I saw Johannes last night after a long day and an even longer meeting, and started talking as we sat down at the restaurant. I told him the recent gossip. I talked all about my latest success. I described how I got in trouble for my recent post. I told him who had called me, who I had seen, who was annoying the heck out of me. Mostly, I just dumped. Dumped my entire life on him. For fifteen or twenty minutes straight. I talked and he listened. Then, far from finished, but eager to eat the food that was placed in front of me, I said:
“Okay. You now.”
“What?”
“Yeah, go, you talk now.”
He looked at me smugly as I waved my fork through the air. Then slowly, calmly, he explained to me that normal people didn’t have conversations this way. Normal people ask questions of the other person that solicit more than yes or no answers, and then they ask follow up questions to show interest. Oh. Is that how it works, I nodded, half-smiling, half-chewing, and waved my fork again.
“Okay, but really,” I said, “you talk now.”
Success means nothing if you don’t have someone to share it with. Someone who understands you’re too tired to engage in a normal conversation. Someone who not only understands, but will protect your neurosis. Good friends are irreplaceable.
And in a quasi-anonymous world this is increasingly important for Gen-Y, whose social circles are shrinking and whose loneliness is increasing.
In his book, The Rise of the Creative Class, Richard Florida argues that “weak ties are critical to the creative environment of a city or region because they allow for rapid entry of new people and rapid absorption of new ideas and are thus critical to the creative process.” We even choose where we live, in part, by how easy it is for us to maintain our quasi-anonymous lifestyle.
In such an environment, it is all the more important to have real friends, because “family and significant others don’t count when we talk about the benefits of friendship,” career guru Penelope Trunk reports.

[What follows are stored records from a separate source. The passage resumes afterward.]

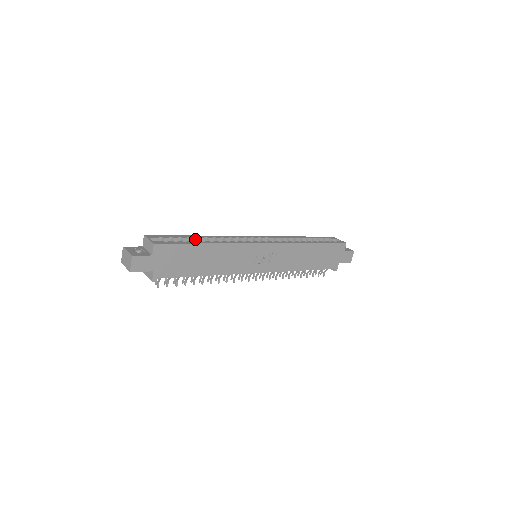
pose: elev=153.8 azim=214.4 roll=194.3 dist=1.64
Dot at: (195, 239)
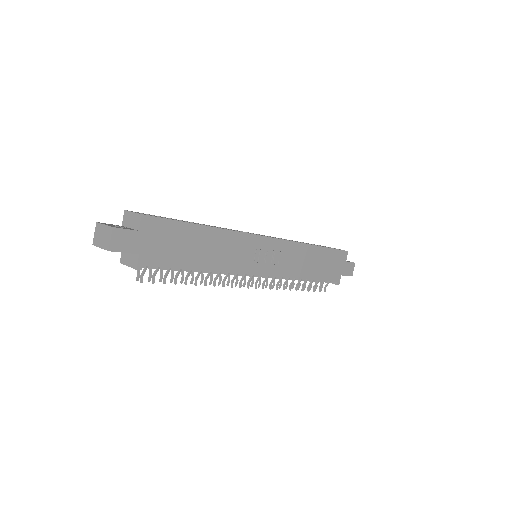
Dot at: occluded
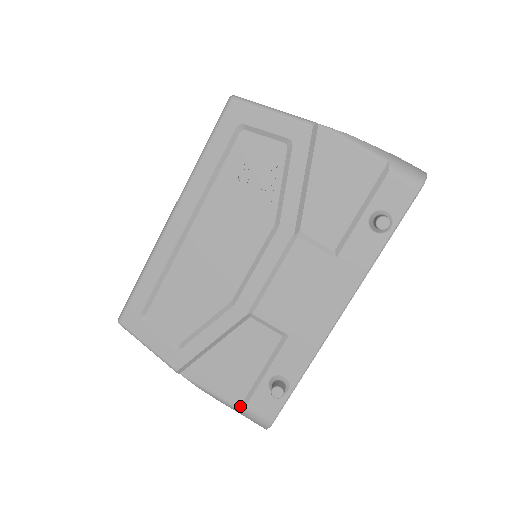
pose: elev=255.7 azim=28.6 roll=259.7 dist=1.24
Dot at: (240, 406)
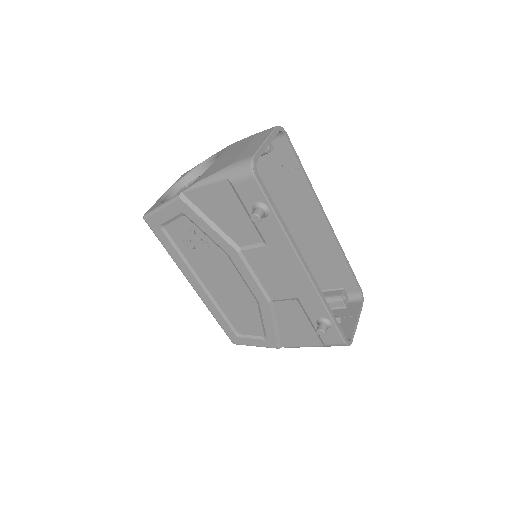
Dot at: (322, 344)
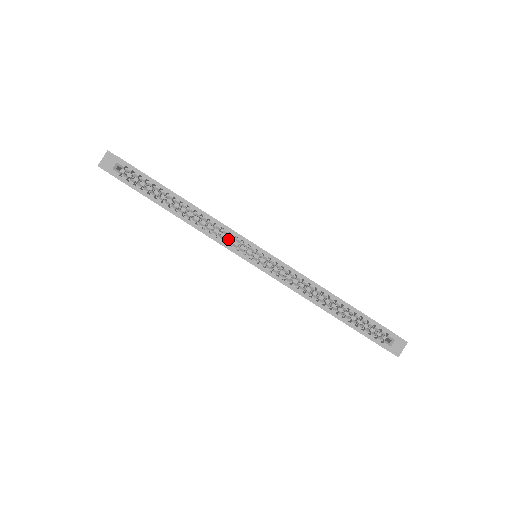
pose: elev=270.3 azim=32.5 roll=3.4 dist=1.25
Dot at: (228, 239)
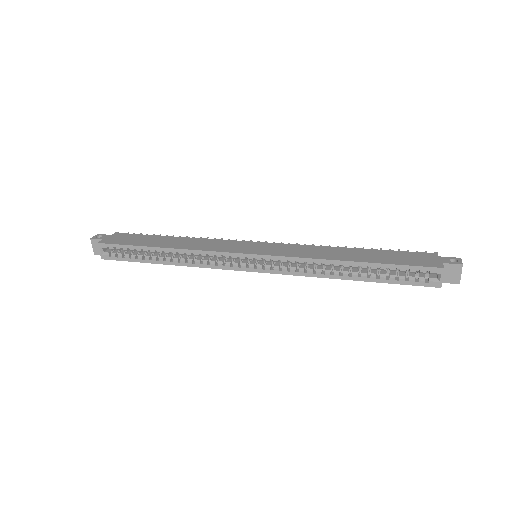
Dot at: occluded
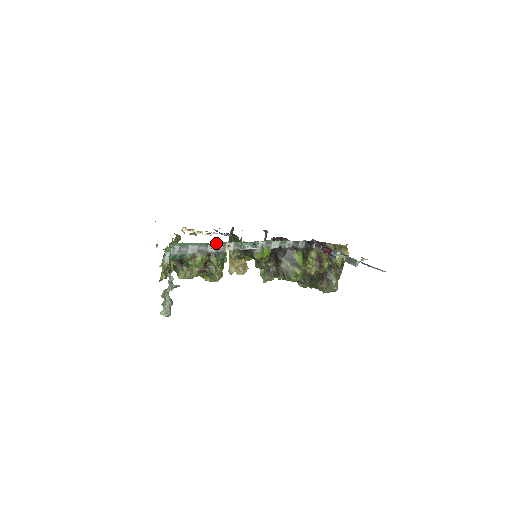
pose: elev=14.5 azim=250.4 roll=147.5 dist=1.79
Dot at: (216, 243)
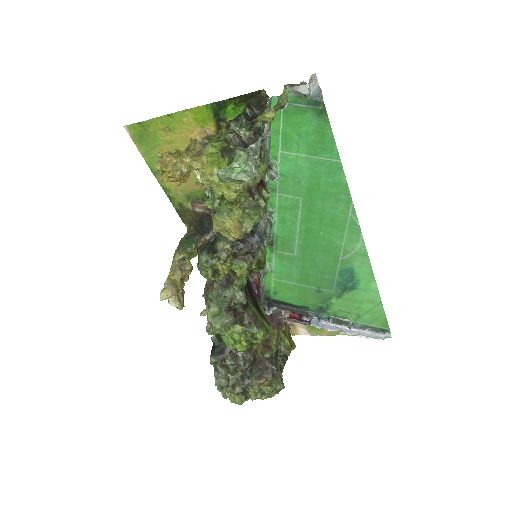
Dot at: (272, 172)
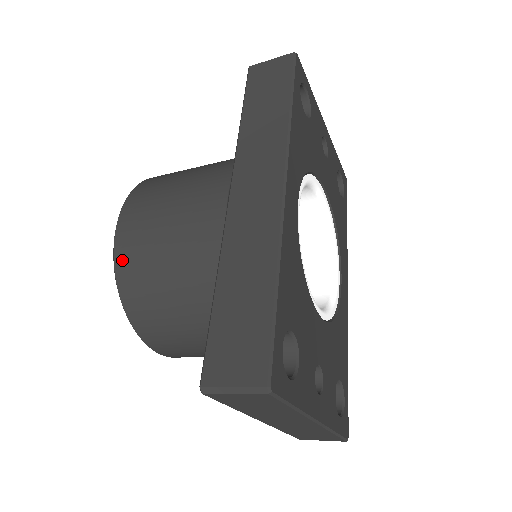
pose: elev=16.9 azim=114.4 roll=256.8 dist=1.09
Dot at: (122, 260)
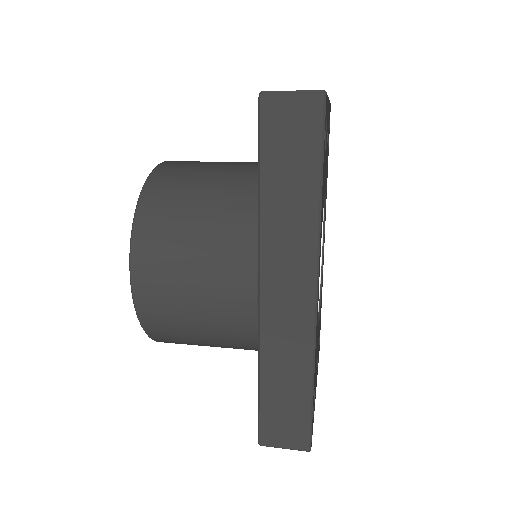
Dot at: (148, 321)
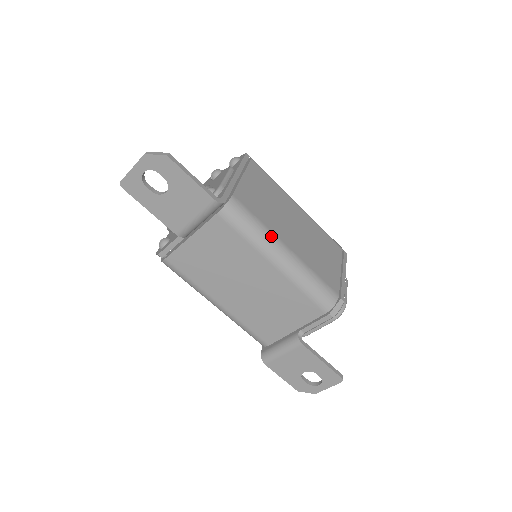
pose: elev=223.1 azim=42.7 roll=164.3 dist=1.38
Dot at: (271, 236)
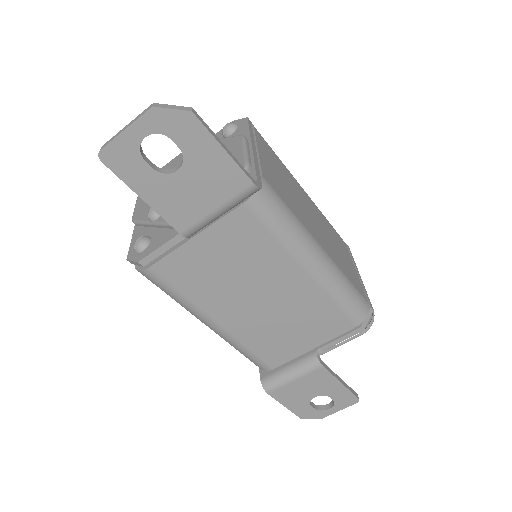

Not the acquaintances that fill the photos of your “friends” on Facebook. Real friends. Acquaintances could care less if you need to sit on a certain side of the table or that you snagged ten subscribers in one day. Acquaintances care about themselves. Friends care about you.
“Friendship is to people as sunshine is to flowers,” says Ben Casnocha, young entrepreneur and author of My Start Up Life. Corny. But true. It’s not just nice to have friends outside of your professional life, it’s absolutely necessary. You can’t be successful without friends, and if you are, your success will be meaningless.
So, go – find friends that are normal where you are crazy, that are honest and trustworthy, who love you no matter what. And if you’re lucky enough to have those kind of friends already, get up in the middle of dinner, walk over to their seat, and give them a big hug. I’m sure they will tell you to go sit back down immediately, but they’ll smile at you, amused. That’s what friends do.